[Data items]

*****

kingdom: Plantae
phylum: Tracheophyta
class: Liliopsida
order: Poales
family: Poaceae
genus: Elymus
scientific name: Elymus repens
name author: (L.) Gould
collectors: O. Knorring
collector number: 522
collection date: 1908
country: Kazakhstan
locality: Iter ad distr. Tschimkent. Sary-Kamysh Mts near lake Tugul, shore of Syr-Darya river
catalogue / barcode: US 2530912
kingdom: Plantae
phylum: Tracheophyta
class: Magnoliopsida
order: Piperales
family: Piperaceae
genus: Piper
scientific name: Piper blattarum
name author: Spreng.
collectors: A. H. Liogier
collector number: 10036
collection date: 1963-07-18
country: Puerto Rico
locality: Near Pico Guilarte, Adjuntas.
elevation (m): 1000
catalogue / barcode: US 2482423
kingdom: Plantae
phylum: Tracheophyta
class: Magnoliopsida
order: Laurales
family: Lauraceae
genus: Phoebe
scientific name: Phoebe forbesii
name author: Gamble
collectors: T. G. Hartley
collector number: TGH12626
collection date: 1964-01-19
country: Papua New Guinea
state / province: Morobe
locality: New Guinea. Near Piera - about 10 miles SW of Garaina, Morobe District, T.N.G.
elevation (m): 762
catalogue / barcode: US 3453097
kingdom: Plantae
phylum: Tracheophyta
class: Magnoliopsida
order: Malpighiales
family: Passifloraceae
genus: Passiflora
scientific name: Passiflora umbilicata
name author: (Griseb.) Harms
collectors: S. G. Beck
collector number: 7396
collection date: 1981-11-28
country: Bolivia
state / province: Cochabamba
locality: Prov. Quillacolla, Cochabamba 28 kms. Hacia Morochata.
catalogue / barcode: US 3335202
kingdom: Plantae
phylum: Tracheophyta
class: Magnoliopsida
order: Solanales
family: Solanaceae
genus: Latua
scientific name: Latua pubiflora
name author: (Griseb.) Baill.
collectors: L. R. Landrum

*****

GIVEN EXERCISE -
Copy out every line of the records above, with no changes.

RESULT OF THIS TASK -
kingdom: Plantae
phylum: Tracheophyta
class: Liliopsida
order: Poales
family: Poaceae
genus: Elymus
scientific name: Elymus repens
name author: (L.) Gould
collectors: O. Knorring
collector number: 522
collection date: 1908
country: Kazakhstan
locality: Iter ad distr. Tschimkent. Sary-Kamysh Mts near lake Tugul, shore of Syr-Darya river
catalogue / barcode: US 2530912
kingdom: Plantae
phylum: Tracheophyta
class: Magnoliopsida
order: Piperales
family: Piperaceae
genus: Piper
scientific name: Piper blattarum
name author: Spreng.
collectors: A. H. Liogier
collector number: 10036
collection date: 1963-07-18
country: Puerto Rico
locality: Near Pico Guilarte, Adjuntas.
elevation (m): 1000
catalogue / barcode: US 2482423
kingdom: Plantae
phylum: Tracheophyta
class: Magnoliopsida
order: Laurales
family: Lauraceae
genus: Phoebe
scientific name: Phoebe forbesii
name author: Gamble
collectors: T. G. Hartley
collector number: TGH12626
collection date: 1964-01-19
country: Papua New Guinea
state / province: Morobe
locality: New Guinea. Near Piera - about 10 miles SW of Garaina, Morobe District, T.N.G.
elevation (m): 762
catalogue / barcode: US 3453097
kingdom: Plantae
phylum: Tracheophyta
class: Magnoliopsida
order: Malpighiales
family: Passifloraceae
genus: Passiflora
scientific name: Passiflora umbilicata
name author: (Griseb.) Harms
collectors: S. G. Beck
collector number: 7396
collection date: 1981-11-28
country: Bolivia
state / province: Cochabamba
locality: Prov. Quillacolla, Cochabamba 28 kms. Hacia Morochata.
catalogue / barcode: US 3335202
kingdom: Plantae
phylum: Tracheophyta
class: Magnoliopsida
order: Solanales
family: Solanaceae
genus: Latua
scientific name: Latua pubiflora
name author: (Griseb.) Baill.
collectors: L. R. Landrum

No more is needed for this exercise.